The Resurrection and Fear

Douglas P. McManaman
Third Sunday of Easter
April 14, 2018
Reproduced with Permission

Immediately after his greeting, Jesus asks the disciples "Why are you frightened, and why do doubts arise in your hearts?" Those two questions say a great deal, because fear and doubt are two words that characterize very well the times in which we are living. Anyone who is a teacher or school administrator knows how much anxiety there is among young people today; it's like nothing we've ever seen before, i.e., kids having panic attacks either in the classroom or the office, and no one knows the reason for this, although there is a lot of speculation, but nothing conclusive.

There is real fear in the adult world as well, the fear of thinking independently, the fear of losing your job if you don't cave to the pressures of group think, the fear of speaking your mind, the fear of cultural collapse, etc. And it can be argued that all this is rooted in the fear of death.

This gospel gets right at the heart of the matter. In fact, this gospel is the gospel itself; the word means 'good news', and the good news, which is the heart of the Christian faith, is nothing other than the resurrection. The heart of the faith is not the teachings of Christ that we find in the Sermon on the Mount, much less is it the moral doctrines of the Church. The heart of the faith is the resurrection, which is the living proof that God saves. The name Jesus means "Yahweh is salvation". If Jesus did not rise from the dead, then death has the final word over our lives and everything else in the New Testament (i.e., the Sermon on the Mount) might as well be set aside - it's an idealism of very limited and relative value.

But Christ is risen. That means our greatest fear, the fear of the one thing we have no power to overcome, namely death, has been conquered. Death did not have the final word over his life; his resurrected body had the final word over his death. And since he is God and man, the resurrection means "God saves"; it means Jesus is our Savior. If we live our lives in him, and if we die in him, we will rise in him.

One thing that always irks me when I hear eulogies delivered at funerals is the line that so and so "will always live in our hearts". I don't expect to live in anyone's heart for very long after I'm gone; life gets busy very quickly after a funeral, people have things to do, so I expect to be quickly forgotten. The good news is that we are going to live outside the hearts of others, in the reality of place and time, with a glorified body, and as for those who have died before us, we will see and touch them again, because they too will have a glorified body that will never be subject to sickness and death.

An important line in today's gospel is the following: "While in their joy they were disbelieving and still wondering…" This was not a rebellious disbelieving, but a joyous disbelieving. What they were seeing was utterly beyond their ability to expect or understand, and they were filled with joy. So it was a knowledge that brought an utterly different kind of joy. And now faith (which is that "knowledge" of the unbelievable, because it is far above human reason), hope, and charity are possible. Without this resurrection, there is no joy, for there is no knowledge that death has been definitively defeated, and so it is not possible to live a life of real faith that God saves, and of hope that we too will rise and see and touch our loved ones again. At best we can achieve a self-deceiving optimism, but no real hope.

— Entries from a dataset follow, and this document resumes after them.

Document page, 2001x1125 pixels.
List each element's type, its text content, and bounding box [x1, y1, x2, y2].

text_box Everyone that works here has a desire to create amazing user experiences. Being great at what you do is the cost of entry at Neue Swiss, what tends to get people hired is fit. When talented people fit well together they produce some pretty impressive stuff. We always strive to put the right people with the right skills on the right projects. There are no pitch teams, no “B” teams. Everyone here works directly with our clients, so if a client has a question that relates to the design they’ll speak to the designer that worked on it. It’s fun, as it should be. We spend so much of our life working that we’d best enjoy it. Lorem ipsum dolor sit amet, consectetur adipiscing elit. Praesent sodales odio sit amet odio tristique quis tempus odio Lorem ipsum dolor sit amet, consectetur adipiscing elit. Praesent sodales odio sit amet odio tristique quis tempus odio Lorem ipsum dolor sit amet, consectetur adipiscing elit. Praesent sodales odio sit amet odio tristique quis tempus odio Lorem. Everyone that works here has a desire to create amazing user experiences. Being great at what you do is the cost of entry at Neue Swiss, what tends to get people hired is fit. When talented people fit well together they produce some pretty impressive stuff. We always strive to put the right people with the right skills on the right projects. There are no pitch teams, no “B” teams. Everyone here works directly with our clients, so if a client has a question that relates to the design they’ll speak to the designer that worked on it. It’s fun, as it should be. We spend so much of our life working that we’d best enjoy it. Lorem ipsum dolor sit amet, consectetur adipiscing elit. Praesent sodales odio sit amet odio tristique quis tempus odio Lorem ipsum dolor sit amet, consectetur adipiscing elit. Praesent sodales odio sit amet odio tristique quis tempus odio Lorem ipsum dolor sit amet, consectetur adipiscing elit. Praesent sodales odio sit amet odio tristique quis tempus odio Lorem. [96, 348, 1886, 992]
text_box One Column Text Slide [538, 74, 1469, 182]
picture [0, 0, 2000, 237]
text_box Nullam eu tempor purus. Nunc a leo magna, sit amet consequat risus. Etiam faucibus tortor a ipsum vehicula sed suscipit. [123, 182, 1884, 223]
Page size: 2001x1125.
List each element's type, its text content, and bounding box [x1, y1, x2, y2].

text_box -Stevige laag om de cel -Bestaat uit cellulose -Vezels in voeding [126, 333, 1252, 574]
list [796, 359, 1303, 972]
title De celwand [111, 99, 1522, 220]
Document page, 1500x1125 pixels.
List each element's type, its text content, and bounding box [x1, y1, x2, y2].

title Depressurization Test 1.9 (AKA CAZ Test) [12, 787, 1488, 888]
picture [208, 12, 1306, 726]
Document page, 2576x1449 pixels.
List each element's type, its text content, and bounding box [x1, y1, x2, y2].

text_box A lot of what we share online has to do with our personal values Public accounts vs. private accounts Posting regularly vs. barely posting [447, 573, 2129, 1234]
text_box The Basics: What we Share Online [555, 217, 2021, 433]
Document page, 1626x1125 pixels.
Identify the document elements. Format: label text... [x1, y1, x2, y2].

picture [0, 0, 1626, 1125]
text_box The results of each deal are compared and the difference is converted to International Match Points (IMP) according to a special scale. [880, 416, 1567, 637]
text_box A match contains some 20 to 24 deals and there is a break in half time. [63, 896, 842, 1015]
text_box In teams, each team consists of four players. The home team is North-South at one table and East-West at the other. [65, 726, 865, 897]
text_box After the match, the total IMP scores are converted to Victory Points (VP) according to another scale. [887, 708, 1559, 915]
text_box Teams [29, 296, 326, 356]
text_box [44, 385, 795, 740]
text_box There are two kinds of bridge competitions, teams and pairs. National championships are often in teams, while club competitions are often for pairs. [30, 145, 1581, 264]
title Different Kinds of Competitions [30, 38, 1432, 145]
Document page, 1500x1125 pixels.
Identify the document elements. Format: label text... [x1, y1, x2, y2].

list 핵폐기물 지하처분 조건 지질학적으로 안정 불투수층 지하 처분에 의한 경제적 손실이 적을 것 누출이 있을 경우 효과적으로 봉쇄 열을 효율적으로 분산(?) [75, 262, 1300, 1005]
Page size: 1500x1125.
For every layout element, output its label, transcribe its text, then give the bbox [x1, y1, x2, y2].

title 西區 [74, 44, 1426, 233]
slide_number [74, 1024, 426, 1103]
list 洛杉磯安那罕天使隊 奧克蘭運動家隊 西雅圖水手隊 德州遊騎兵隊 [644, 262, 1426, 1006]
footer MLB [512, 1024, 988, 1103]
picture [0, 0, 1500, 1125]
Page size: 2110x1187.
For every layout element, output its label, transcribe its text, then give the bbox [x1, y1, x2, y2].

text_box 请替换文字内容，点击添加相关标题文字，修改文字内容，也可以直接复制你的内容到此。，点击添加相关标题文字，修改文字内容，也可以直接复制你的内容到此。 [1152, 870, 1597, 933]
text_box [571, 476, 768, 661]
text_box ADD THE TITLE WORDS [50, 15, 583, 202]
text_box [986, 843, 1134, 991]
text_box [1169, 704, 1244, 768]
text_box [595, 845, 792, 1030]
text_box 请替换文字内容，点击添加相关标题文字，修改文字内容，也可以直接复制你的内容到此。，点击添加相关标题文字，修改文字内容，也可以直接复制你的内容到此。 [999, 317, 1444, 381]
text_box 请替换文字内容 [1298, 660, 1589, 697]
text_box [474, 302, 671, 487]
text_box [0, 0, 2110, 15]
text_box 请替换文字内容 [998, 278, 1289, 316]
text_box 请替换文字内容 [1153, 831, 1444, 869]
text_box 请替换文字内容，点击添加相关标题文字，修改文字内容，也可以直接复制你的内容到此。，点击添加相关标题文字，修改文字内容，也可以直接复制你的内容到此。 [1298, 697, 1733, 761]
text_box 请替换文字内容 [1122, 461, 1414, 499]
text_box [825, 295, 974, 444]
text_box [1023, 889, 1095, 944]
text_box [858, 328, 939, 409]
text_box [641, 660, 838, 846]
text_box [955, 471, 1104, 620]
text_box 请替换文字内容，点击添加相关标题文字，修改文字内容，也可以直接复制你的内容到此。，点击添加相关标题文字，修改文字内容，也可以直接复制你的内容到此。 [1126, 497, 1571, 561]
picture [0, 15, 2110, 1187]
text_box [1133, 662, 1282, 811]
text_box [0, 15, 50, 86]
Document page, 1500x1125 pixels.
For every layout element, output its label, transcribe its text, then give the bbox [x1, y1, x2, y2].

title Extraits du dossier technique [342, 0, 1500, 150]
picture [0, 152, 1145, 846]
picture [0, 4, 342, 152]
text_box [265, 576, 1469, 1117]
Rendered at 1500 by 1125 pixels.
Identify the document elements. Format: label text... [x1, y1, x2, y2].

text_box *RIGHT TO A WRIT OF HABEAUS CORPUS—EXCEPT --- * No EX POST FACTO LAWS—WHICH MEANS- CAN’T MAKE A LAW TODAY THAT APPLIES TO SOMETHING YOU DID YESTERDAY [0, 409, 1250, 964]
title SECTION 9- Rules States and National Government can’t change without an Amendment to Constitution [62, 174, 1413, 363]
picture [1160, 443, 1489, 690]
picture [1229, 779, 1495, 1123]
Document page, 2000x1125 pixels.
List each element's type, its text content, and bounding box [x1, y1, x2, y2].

If we have the gift of faith, it means we have the ability to believe that Christ was raised, and that means we have the ability to rise above our fear of death, and if we can rise above our fear of death, then we can rise above any other fear that enters our lives. We have no power to undo the approach of the grave, and there is so much more in this life we have no power over, such as the hearts of others, the evil that exists in the world, political oppression and human ignorance and selfishness, etc. We have no power over any of that, but Christ does, because he has conquered the greatest of evils, so he can conquer all lesser evils, all those evils that are the offspring of sin, death, and the fear of death, such as political oppression, injustices, the schemes and plotting of the devious and malevolent of this world, etc. Nothing happens outside of his control, because he holds the keys of death. He says: "Do not be afraid. I am the first and the last, the one who lives. Once I was dead, but now I am alive forever and ever. I hold the keys to death and the Underworld."

So when death enters our world, such as the death of a loved one, that's the time for us to exercise our faith, and hope, to really think about Easter, the resurrection of Christ. That's when it is our turn to choose to put that faith to action, so to speak, and believe that this tragedy is not the end, but that there is something beyond this tragedy. We have that ability, we've been given that faith, but it is up to us to use it, and the evidence that we have really used that faith will be the joy we will experience knowing that Christ rose and that we will see and touch our loved ones again.